Pasteurization is a process that has traditionally been applied to the heat treatment of milk, beer and other liquid foods to control food pathogens. Most recently, the process has been applied to other foods, such as crabmeat, eggs and shellfish. This petition is not addressing irradiation. which is classified as a food additive.


“Technologies have emerged that allow for the pasteurization of certain meat and poultry products, and the term ‘pasteurized’ best describes these products to consumers,” said Phil Kimball, NAMP executive director. “NAMP asks FSIS to approve immediately the use of the term ‘pasteurized’ on labels for certain categories of products, and issue a communication clarifying its policy.

“As a matter of process we would note that, for certain categories of products, FSIS acceptance of pasteurization claims can be conveyed immediately through the issuance of routine label approvals,” he added. “FSIS is legally required to accept the use of such terminology unless it can reasonably assert that the use of such a claim on a given label is either false or misleading.

Clearly, that is not the case for fully cooked products or products that have otherwise been processed in a manner that has effectively eliminated potential public health risks from pathogenic organisms, particularly when firms have repeatedly validated this outcome, Kimball continued.

It would be advisable for FSIS to issue some sort of public guidance or other communication clarifying its policy in this area, Kimball added.

“The characterization of such products as ‘pasteurized’ is entirely accurate, and FSIS should not have any problem with the sanction of such claims,” said Bob Hibbert of the K&L Gates law firm, NAMP legal counsel and a former director of USDA’s standards and labeling staff.

Another category of products needs additional work to establish acceptable parameters for such claims, the association said. In raw beef products, it may be a validated 5-log reduction inE. coliO157:H7 andSalmonella. For cooked, RTE products, performance standards might include a lethality treatment and a post-lethality treatment. The definition by the US National Advisory Committee on Microbiological Criteria for Foods (NACMCF) should serve as the continuing benchmark, NAMP stated.

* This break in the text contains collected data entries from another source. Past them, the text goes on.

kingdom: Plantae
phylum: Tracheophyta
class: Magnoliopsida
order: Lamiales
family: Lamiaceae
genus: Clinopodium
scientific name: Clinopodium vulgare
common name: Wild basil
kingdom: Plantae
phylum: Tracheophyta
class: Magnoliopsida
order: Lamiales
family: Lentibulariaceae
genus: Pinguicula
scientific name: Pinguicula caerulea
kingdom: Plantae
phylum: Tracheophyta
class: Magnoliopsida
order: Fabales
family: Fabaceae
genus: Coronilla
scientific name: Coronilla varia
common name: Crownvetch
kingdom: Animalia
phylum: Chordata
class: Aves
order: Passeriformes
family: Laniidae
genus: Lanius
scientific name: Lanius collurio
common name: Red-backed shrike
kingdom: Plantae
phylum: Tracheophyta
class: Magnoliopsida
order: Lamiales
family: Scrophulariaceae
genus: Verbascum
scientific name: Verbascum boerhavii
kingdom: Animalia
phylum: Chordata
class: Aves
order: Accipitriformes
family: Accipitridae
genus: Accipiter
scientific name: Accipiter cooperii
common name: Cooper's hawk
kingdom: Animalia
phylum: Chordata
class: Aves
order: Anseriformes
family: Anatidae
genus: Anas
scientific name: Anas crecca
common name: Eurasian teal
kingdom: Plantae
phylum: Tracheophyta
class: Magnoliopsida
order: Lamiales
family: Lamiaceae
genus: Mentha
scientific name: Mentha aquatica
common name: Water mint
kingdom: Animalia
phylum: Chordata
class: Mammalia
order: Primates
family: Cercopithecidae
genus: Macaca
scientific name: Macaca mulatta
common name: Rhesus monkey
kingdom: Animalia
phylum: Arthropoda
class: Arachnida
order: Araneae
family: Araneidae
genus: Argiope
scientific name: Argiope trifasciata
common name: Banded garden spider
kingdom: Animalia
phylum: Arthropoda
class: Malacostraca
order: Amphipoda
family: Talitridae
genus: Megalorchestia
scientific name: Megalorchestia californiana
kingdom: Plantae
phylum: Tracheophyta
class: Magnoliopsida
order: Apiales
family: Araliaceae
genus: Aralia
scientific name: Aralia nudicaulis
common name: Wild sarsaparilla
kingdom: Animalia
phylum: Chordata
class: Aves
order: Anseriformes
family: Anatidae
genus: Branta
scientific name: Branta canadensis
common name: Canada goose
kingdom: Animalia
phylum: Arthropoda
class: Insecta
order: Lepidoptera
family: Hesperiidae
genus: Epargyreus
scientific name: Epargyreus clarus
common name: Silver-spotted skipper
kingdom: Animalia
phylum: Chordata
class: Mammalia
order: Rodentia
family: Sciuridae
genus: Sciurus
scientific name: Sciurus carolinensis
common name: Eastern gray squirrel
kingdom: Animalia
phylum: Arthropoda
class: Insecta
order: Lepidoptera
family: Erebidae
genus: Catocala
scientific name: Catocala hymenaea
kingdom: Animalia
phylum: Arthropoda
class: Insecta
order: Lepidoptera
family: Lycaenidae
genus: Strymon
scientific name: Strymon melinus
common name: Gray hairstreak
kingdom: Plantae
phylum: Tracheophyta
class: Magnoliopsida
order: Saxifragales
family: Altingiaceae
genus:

“The NAMP petition cites high hydrostatic pressure as an example of one of the emerging technologies that allows for the pasteurization of meat and poultry products,” said Dr. James Marsden, NAMP’s senior science advisor and Regents’ Distinguished Professor at Kansas State University. “This technology is widely used to treat sliced processed meat and poultry products to eliminate the risk of Listeria monocytogenes, but consumers are unaware that the treated products are ‘pasteurized’ because the term doesn’t appear on the product label.”